Tuesday, February 27, 2007


Torture Taxi

Connection With Nevada


According to this Las Vegas TV story, extraordinary rendition aircraft have been spotted in Las Vegas. Human rights activists and foreign governments friendly to the U.S. are outraged because of a suspected kidnapping operation being run by American intelligence agencies.

People have been snatched in broad daylight and then whisked to secret prisons, possibly for torture. The planes used in this controversial operation are often seen in Las Vegas, but the connection goes much deeper.

The I-Team first reported on the so-called "torture taxis" in 2006 and has spotted these planes coming in and out of Las Vegas on several occasions.

The aircraft are owned by shell companies set up by unknown agencies, quite possibly the Central Intelligence Agency. Some of the companies were created in Nevada, using phony names and non-existent persons. So far, Nevada officials don't see it as a problem or a concern.
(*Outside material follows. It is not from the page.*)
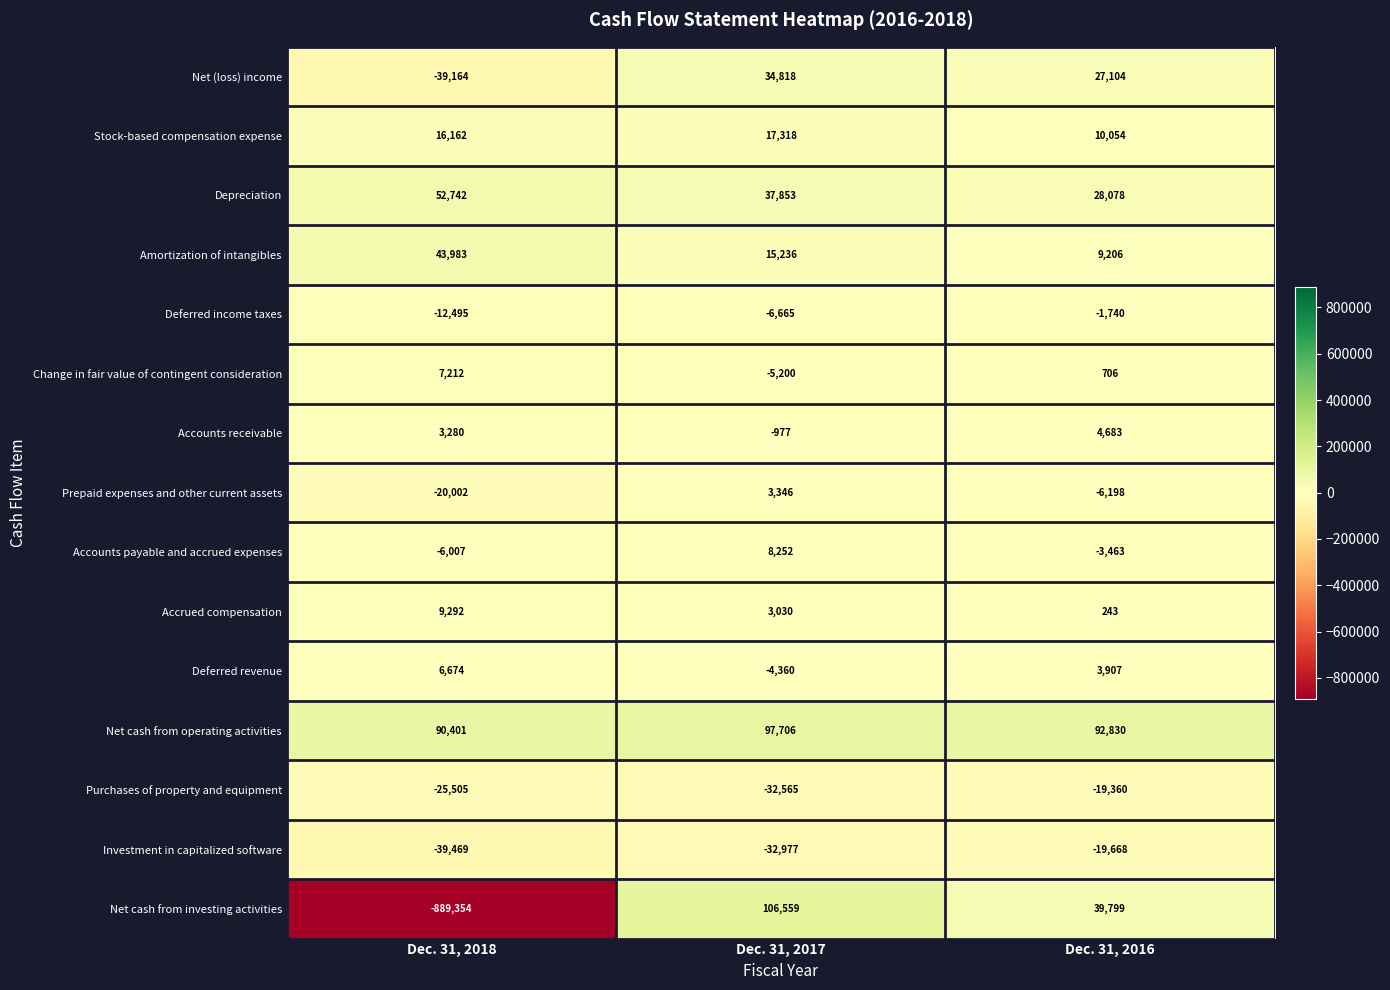

The Net (loss) income series shows 27104 at Dec. 31, 2016. True or false?

True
The images are all too familiar -- prisoners being mistreated, others held indefinitely without charges. Even more damaging to America's image have been allegations of torture carried out at secret prisons by American agents or surrogates.

In a way, the legal justification for the torture program has roots in Nevada, since a Nevada lawyer named Jay Bybee, while working for the Bush administration, wrote the legal brief defending such policies.

It's not hypothetical. Some of the very same planes that have been used in the kidnapping and transport of suspected terrorists to dark, unknown places fly in and out of Las Vegas on a regular basis. The I-Team has recorded their arrivals. However, we cannot say what they're doing here, but are pretty sure what they've been used for elsewhere.

Trevor Paglen, of the University of California, said, "It's indisputable at this point that the United States has been kidnapping people around the world, disappearing them, holding them incommunicado, torturing them. It's beyond dispute."

Trevor Paglen is the co-author of Torture Taxi, a book about the so-called rendition planes and the torture program. The planes in question are owned by private companies with clearance to land at any U.S. military base in the world. Track the planes and you can figure out where the secret prisons are located, often in countries with dismal human rights records.

Such information has outraged European governments. Example: Khaled al-Masri, a German national, was vacationing in Macedonia when he was grabbed by masked men, flown to Afghanistan, and tortured for five months until his captors realized they had the wrong guy. Al-Masri is now suing the U.S. Government, along with a Reno company, Keeler and Tate, which owns the plane suspected of transporting Al-Masri to Kabul.

From all indications, the firm is merely a shell, a false front created by an intelligence agency. The only officer listed is one Tyler Edward Tate, a person who seemingly does not exist. The lawyer who incorporated the company is Steven Petersen, who has declined all requests for comment and whom the I-Team discovered, is hard to find, even at his office.

Petersen's office staff didn't know where he was, how to reach him, or when he might return. The I-Team can't find any record of Tyler Tate other than what's filed with Nevada's Secretary of State. It's a felony to file false information with that office, although no one there seems too concerned. The office has known for more than a year that Keeler and Tate is most likely a phony front. But a deputy told the I-Team there's, quote, "nothing they can do until a formal complaint is filed by someone."

In other parts of the country -- in North Carolina and Portland, Oregon, for example -- the lawyers who have filed papers for other fictitious airlines linked to the torture program are being investigated by the state bar. Not so in Nevada.

On Scott Petersen's door is another name familiar in Nevada -- Laxalt. Peter Laxalt is the brother of former governor and U.S. Senator Paul Laxalt, a well-connected Washington lobbyist. The lobby directory previously listed the Paul Laxalt Group as sharing the same suite with Steven Petersen. But, as soon as calls were made about the connection, the Laxalt name was removed from the directory.

Trevor Paglen said, "We called the D.C. office. The Laxalt Group denied even having an office in Reno. Their name was on the building directly. We called the secretary and they told us there was a West Coast office of the group in that building."

This is not a dead end. European nations have filed formal criminal charges against numerous American intelligence agents. Khaled El-Masri's lawsuit is moving forward and he has the American Civil Liberties Union helping him. At some point, that suit could force some answers about the mysterious Keeler and Tate in Reno. And, investigations are underway in two states into the lawyers who assisted in setting up the phony companies.

One other point, since the I-Team's first report last year about tracking these planes as they fly to Las Vegas, steps have been taken to hide their arrivals and departures.